Netflixable? “My Perfect Romance” is anything but


For insipid, heartless, tone-deaf and generally inept romantic comedies, “My Perfect Romance” is hard to be beat.

Bland leads, dull story, witless dialogue — it all pays off in this insipid time-waster/cash-suck from Team Netflix.

Vivian, played by pretty but spark-free Kimberly-Sue Murray, is a “love scientist,” actually a software developer with Robinson Tech, the woman in charge of the MyPerfectMatch app project. It’s an online dating with a twist — no swiping left or right, no photos.

“Compatibility matters,” she argues. Her algorithm is all about compiling compatibility data from your online profile, your social media footprint.

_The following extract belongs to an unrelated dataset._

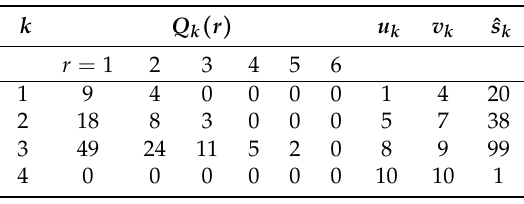
Table 2. The generated ˆ P = 4 sub-sequences for the basis for the example input data with N = 10 as a result of Algorithm 2. The values of Q k ( r ) represent the value of Q ( r ) as given in (9) for the k -th sub-sequence of the basis, defined by the indices u k and v k . The column ˆ s k provides the sum of the values of the input data within the indices u k and v k .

Her callow, womanizing boss (Christopher Russell) has his doubts — “You’re talking about taking the passion out of dating?”

“People say ‘love is blind,’ but has anybody ever put that to the test?” Vivian declares, and he agrees to a launch.

“My Perfect Match” then spends 90 minutes trying to put these two dullards together.

There’s the joint TV promotional appearance where the two are dared to “try their own product out,” the boss’s wily older assistant (Lauren Holley) “interfering,” pressure from the CEO’s mom (Morgan Fairchild) to get the stock price up, and a montage of failed MyPerfectMatch dates that would have been cut out of any sitcom not made 30 years ago.

MyPerfectMatch has cutesy pink heart graphics, a big Valentine’s Day online push behind it and apparently, zero chance of working.

All the Facetime chats with Viv’s sister (Jodie Sweetin) hint at the problems — “Not every man is Dad. You need to start giving them a chance.”

Russell plays Robinson as all muscles, smirk and forelock. He is referred to as “devilishly handsome” and “some kinda handsome.”

And Gottamighty, he’s boring, or just written that way. (Probably NOT just the writing, but…).

Murray has no trouble convincing us of the reality that “It’s not that I don’t like you, it’s everything you stand for.”


The whole tedious affair is one long, limp smirk — chaste and heartless, with that TV movie lighting that makes kisses look like soap opera actors straining to save their makeup for another take.

For all the sweet, empty smiles of the principals, nobody here seems to be having a good time, nothing romantic is said or done and nothing, absolutely nothing, delivers a laugh.


MPAA Rating: PG

Cast: Kimberly Sue Murray, Jodie Sweetin, Christopher Russell, Lauren Holley, Morgan Fairchild

Credits:Directed by Justin G. Dyck , script by Stella Bagwell, based on a novel by Amanda McNeice. A Netflix release.